By the time she noticed what was going on, the Jedi had caught Cal, picked him up, as if he was going to abscond with him, take him, and Trilla saw red. She snarled, blood-boiling pulse-pounding panic and rage driving her movements as she launched herself at the Jedi, forcing him to drop Cal in order to defend himself, their lightsabers crashing in a shower of sparks as she tried her level best to bisect the man who dared try to take her partner away from her.
“You knew.” she growled in his face, teeth bared behind the visor, “You knew he was a psychometric, you knew and you used it, knowing Eighth Brother would be vulnerable once the past took him.”
“I did.” he said somberly, having the gall to sound regretful, “And I hope my memories will help Cal remember where he came from, the people the Empire took from us.”
“You speak as if he’s your kin.” she sneered at his audacity, “As if you have any right to him, enough to try and abduct him.”
“Cal was a good kid.” the Jedi said, pain flickering across his face, “One of the kindest I ever knew. Whatever you people did to him, it can be undone. He can still be saved.”
“Saved?” she laughed cruelly, pulling back to swing at him again, and again, and again, being parried every time despite his blindness, “He is perfectly content where he is. I found him, I gave him power and purpose, I made him what he is, he is mine.” The Jedi’s masked gaze met her visored one, and Trilla got the distinct sense that she was being seen in a way that made her skin crawl.
“How far does that go?” he asked, and his tone told her that somehow, he already knew the answer. Without warning, the Jedi’s hand flung out towards the lake, Cal’s limp form lifting from the ground as the Force gripped him, and before Trilla could make a single move to stop him, the Jedi had thrown him into the water, his unconscious weight swiftly being dragged down into the frigid depths.

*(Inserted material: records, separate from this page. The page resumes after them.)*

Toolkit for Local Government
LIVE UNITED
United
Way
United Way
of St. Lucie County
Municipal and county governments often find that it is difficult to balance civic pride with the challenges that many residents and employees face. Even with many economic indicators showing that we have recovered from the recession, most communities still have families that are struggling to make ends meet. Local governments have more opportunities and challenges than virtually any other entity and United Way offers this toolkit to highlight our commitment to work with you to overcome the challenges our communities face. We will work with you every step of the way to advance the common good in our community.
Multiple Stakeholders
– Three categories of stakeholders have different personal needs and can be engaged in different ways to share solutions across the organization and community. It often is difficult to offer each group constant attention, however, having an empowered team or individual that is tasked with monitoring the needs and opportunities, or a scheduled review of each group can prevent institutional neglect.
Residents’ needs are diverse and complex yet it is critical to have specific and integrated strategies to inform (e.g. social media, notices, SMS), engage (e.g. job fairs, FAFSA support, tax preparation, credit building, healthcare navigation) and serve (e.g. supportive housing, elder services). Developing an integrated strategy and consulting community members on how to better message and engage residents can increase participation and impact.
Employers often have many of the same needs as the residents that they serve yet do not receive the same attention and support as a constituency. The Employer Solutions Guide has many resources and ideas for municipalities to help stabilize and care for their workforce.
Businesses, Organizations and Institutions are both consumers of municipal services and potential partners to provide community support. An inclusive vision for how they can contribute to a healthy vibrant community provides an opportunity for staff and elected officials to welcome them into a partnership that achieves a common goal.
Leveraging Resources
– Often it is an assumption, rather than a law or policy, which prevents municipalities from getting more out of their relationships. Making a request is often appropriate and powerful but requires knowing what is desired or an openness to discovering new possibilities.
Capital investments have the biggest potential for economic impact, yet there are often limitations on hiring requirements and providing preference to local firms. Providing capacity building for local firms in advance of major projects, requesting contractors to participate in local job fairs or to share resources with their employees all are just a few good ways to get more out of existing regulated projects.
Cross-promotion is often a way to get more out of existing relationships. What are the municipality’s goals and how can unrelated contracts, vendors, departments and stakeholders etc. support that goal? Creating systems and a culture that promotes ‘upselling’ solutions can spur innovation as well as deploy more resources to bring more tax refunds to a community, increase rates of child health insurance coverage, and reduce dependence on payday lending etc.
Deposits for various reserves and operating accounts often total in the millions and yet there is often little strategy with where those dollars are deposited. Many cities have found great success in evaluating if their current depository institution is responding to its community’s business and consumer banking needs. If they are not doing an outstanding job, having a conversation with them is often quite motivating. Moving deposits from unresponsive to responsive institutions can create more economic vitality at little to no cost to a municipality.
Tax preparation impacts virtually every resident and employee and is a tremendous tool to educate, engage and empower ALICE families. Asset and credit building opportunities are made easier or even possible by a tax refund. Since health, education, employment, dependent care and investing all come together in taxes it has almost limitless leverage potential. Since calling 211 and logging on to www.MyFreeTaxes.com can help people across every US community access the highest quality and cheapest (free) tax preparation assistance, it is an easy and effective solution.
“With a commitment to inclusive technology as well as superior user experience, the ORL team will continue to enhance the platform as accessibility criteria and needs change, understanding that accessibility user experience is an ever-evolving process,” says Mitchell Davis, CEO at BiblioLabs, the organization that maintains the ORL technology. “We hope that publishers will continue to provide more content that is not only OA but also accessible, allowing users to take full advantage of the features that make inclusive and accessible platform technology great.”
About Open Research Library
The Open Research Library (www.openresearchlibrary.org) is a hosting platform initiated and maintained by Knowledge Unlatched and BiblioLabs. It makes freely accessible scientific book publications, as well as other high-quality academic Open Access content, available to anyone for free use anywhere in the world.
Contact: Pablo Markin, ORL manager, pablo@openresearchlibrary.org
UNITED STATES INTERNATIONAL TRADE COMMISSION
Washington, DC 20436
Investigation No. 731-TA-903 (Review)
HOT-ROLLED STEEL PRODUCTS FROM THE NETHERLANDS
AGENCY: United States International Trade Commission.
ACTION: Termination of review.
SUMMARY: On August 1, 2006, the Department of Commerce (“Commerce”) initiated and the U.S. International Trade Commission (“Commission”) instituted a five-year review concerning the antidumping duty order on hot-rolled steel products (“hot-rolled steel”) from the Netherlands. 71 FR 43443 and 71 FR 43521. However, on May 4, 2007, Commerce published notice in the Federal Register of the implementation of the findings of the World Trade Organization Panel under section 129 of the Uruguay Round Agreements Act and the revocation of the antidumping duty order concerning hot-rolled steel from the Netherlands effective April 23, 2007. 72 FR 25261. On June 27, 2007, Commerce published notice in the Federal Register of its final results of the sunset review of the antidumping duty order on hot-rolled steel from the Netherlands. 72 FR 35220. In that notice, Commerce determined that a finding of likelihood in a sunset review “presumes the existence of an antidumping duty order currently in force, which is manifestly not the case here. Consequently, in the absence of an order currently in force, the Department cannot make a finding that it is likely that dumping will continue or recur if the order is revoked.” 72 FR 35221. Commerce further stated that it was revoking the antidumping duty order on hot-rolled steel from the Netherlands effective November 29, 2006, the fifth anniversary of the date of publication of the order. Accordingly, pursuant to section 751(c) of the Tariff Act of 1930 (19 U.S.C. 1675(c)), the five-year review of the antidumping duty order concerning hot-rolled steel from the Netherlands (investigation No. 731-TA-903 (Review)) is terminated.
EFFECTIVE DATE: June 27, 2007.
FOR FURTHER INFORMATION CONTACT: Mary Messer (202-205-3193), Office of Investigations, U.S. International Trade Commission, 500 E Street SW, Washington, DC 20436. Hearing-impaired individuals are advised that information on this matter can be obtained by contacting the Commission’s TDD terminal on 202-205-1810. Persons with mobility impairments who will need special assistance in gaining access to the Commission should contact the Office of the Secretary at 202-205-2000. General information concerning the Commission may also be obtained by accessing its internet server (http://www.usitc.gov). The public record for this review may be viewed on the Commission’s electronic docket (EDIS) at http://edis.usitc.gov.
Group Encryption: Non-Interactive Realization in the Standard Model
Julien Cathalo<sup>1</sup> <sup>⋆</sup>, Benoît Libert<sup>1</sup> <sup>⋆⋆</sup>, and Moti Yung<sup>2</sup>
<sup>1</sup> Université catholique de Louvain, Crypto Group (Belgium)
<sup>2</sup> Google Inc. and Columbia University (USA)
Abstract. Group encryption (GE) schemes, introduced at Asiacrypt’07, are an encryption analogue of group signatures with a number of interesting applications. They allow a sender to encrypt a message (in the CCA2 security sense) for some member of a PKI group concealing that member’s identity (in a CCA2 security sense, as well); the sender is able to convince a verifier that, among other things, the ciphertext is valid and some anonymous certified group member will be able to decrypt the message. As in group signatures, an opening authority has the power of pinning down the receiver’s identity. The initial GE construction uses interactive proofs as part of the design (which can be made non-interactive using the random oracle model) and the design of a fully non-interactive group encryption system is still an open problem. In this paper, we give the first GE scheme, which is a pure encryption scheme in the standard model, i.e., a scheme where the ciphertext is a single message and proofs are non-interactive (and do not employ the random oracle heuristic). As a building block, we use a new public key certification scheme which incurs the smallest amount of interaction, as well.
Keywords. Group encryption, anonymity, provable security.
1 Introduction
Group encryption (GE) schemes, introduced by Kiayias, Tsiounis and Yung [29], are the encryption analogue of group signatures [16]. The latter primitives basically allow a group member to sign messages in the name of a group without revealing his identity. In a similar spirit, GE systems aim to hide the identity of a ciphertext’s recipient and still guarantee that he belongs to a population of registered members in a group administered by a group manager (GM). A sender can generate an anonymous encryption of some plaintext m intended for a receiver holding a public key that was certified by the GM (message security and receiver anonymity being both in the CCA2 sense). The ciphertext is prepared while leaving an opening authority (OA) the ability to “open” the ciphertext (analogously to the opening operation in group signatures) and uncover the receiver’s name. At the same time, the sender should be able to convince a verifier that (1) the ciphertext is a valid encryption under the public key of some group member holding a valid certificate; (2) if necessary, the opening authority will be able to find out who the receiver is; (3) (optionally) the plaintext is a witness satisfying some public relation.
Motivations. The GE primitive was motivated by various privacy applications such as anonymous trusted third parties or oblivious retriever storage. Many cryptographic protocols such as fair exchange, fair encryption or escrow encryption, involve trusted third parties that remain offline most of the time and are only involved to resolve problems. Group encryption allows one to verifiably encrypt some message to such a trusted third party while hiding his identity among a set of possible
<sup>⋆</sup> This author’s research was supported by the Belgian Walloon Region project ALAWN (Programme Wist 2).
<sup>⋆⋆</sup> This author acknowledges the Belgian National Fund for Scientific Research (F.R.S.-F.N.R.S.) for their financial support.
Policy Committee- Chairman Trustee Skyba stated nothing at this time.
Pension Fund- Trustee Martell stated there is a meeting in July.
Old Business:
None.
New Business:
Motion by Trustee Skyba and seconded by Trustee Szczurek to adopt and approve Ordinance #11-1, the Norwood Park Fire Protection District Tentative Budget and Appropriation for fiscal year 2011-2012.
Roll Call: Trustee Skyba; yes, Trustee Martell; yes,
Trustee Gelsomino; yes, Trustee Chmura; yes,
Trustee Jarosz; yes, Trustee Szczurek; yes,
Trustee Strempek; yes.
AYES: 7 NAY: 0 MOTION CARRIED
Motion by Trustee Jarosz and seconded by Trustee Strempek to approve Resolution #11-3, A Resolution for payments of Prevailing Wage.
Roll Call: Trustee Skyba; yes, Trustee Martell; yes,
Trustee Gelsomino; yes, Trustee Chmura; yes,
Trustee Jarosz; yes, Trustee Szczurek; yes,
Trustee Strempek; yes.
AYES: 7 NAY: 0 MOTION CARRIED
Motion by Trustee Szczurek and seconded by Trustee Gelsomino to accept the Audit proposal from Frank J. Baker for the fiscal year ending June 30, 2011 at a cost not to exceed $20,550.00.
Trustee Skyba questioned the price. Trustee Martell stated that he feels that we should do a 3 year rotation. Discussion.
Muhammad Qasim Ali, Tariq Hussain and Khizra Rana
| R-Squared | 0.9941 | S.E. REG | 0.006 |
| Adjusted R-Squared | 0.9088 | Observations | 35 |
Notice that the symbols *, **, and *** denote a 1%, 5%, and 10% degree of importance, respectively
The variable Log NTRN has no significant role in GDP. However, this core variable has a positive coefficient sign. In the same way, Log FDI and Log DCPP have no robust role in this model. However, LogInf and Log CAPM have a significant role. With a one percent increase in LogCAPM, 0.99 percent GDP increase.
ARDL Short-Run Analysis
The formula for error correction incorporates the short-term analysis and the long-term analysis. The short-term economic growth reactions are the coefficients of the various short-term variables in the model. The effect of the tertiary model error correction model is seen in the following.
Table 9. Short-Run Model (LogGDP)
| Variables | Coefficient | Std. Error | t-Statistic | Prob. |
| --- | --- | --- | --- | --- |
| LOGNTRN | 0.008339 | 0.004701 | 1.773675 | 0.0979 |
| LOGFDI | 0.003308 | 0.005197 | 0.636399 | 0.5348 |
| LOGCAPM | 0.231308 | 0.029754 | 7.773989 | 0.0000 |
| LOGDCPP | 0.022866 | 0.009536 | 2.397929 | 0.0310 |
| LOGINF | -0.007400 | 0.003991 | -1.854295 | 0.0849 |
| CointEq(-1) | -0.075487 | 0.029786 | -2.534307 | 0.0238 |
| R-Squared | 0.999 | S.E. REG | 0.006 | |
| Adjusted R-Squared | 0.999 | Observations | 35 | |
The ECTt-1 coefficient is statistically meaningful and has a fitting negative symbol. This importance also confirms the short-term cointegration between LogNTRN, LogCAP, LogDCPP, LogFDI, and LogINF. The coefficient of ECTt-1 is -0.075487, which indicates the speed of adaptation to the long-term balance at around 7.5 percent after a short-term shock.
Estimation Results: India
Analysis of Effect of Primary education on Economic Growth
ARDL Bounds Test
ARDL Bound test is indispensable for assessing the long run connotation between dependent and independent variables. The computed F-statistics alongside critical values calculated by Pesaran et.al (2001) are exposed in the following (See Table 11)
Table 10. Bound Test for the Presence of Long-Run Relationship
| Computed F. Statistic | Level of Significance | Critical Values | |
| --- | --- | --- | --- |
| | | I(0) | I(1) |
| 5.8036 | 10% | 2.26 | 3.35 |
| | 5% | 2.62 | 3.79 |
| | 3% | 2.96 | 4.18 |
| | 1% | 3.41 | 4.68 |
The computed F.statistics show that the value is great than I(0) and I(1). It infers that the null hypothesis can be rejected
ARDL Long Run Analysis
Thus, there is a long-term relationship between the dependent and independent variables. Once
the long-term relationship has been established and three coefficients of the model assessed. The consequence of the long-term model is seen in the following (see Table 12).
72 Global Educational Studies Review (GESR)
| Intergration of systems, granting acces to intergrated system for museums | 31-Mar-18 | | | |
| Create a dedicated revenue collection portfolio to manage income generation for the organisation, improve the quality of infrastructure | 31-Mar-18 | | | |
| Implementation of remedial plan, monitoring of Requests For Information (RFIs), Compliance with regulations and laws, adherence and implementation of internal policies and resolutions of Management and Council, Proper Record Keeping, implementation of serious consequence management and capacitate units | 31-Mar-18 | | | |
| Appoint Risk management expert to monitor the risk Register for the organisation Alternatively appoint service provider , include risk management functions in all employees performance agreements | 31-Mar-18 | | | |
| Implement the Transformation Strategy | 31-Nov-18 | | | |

“No!” she shrieked, realizing that the filthy Jedi was forcing her to choose; capture him or save her partner. She didn’t register herself making the choice, her legs moving before her mind caught up with her body, all but making the decision for her. She tore herself away from the Jedi with a cry of rage and plunged into the water, her heart pounding in her chest, panic and fury making a nauseating knot in her stomach. The bastard Jedi would pay dearly for turning Cal’s gift against him, for endangering him, for forcing Trilla to expose her soft underbelly, her damnable weakness for her partner. He would pay.
But for now, Cal was her priority. Luckily he hadn’t been submerged long, so his limp form was easy to find. She swam to him in four powerful strides, wrapping her arms around him and kicking for the surface, his body a dead weight in her arms. She broke the surface with a gasp, hauling him to the now-empty shoreline. The Jedi had predictably made his escape, and Trilla’s chest burned hot with the desire to hunt him down and hurt him, torture him, break him. But Cal’s shallow breaths and rapid eye movement, the water leaking from his mouth as he coughed what little he’d breathed in, forced her to focus her attention on him, cradling him as his head hung limply over her arm.
“Eight.” she called tersely, patting his chilled face, but Cal did not respond, “Eighth Brother. Eight. Dammit, Cal! Cal Kestis!” His eyes were closed, his face pale and troubled, his lips moving as if to speak, though no sound escaped them. She shook him, shouted at him, used the Force to warm him up, but he remained firmly in the sway of the Jedi’s memories, trapped under the surface.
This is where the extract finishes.